EXCERPTED RECORDS |
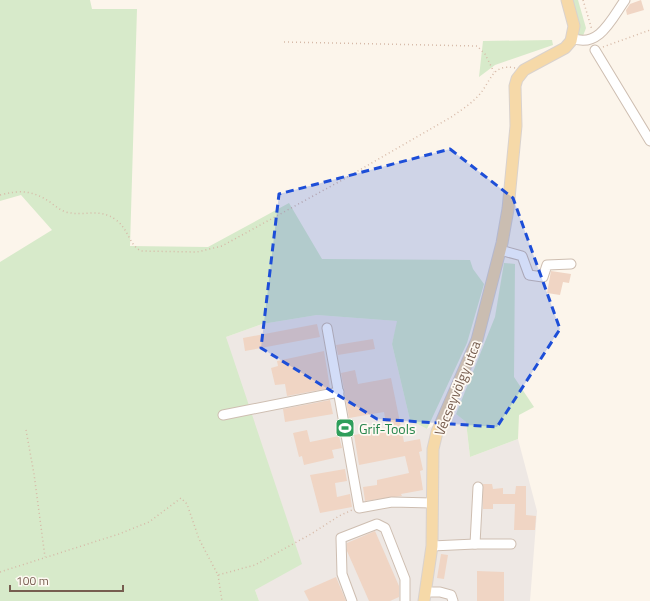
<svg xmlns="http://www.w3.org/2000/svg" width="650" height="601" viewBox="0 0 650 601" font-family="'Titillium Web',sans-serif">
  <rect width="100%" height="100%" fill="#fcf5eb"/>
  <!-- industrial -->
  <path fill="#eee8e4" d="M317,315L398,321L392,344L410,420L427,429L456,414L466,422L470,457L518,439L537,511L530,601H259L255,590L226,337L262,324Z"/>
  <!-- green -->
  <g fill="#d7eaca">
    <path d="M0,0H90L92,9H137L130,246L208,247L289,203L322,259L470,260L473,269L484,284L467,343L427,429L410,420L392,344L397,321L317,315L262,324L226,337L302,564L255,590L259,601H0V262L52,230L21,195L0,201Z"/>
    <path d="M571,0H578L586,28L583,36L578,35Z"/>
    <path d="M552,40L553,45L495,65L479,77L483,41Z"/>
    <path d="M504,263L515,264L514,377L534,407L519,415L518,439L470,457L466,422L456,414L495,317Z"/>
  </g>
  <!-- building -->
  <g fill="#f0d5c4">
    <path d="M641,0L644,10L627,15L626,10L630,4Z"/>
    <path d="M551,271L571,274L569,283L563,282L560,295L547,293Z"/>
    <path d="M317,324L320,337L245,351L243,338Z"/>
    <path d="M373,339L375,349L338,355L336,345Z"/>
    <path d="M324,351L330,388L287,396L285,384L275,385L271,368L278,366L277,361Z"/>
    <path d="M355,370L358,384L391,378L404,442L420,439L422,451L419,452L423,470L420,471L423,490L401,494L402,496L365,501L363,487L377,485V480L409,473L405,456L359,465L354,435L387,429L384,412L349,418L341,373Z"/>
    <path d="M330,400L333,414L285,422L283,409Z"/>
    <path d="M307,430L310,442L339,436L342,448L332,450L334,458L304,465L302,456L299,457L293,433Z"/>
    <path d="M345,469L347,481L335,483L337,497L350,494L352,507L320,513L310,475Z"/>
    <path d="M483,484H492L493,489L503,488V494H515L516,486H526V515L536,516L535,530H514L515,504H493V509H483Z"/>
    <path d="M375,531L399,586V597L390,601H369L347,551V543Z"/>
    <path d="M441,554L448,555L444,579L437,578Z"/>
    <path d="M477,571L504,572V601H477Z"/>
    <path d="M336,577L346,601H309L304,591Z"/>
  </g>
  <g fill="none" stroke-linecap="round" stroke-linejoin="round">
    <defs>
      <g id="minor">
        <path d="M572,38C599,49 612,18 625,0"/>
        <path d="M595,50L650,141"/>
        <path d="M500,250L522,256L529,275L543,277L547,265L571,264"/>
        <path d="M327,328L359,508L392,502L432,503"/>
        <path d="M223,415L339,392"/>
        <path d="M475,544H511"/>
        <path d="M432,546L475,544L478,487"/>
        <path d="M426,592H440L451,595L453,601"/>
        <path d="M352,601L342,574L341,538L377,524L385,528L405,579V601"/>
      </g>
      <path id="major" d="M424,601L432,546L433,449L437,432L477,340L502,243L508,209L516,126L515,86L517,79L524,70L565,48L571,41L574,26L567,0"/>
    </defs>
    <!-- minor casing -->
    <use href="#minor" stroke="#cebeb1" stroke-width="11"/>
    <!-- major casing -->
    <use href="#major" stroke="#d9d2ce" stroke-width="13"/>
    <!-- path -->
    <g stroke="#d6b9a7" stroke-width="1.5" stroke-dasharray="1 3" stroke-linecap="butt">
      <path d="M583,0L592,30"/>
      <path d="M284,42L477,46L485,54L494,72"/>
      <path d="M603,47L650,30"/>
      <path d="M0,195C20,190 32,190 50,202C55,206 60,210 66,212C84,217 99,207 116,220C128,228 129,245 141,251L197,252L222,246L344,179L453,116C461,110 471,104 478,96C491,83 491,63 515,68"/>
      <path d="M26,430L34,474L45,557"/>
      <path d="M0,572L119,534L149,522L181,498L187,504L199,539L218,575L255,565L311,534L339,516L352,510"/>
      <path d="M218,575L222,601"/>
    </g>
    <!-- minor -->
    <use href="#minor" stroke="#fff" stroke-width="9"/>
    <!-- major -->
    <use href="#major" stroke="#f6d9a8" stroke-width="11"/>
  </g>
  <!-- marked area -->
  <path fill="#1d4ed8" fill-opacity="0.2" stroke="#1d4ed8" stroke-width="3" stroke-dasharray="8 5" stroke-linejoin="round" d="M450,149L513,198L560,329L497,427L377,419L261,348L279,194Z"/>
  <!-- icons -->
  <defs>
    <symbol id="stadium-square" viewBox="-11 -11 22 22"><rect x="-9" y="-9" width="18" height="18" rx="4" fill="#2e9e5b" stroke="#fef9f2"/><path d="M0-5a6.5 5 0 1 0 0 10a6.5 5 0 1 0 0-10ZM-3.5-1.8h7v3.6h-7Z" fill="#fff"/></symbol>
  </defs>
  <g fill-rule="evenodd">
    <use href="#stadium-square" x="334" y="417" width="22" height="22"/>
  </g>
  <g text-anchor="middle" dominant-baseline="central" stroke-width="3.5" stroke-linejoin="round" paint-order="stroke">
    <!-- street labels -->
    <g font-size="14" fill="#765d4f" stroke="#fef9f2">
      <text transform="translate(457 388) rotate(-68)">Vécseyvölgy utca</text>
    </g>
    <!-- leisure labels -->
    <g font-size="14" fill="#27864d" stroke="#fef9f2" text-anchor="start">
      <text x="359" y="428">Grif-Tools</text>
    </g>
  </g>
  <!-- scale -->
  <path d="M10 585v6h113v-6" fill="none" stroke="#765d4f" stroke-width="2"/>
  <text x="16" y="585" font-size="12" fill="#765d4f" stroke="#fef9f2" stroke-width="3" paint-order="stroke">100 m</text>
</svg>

TASK | List all lines above in which the string "text" appears.

RESPONSE TO THE TASK |
  <g text-anchor="middle" dominant-baseline="central" stroke-width="3.5" stroke-linejoin="round" paint-order="stroke">
      <text transform="translate(457 388) rotate(-68)">Vécseyvölgy utca</text>
    <g font-size="14" fill="#27864d" stroke="#fef9f2" text-anchor="start">
      <text x="359" y="428">Grif-Tools</text>
  <text x="16" y="585" font-size="12" fill="#765d4f" stroke="#fef9f2" stroke-width="3" paint-order="stroke">100 m</text>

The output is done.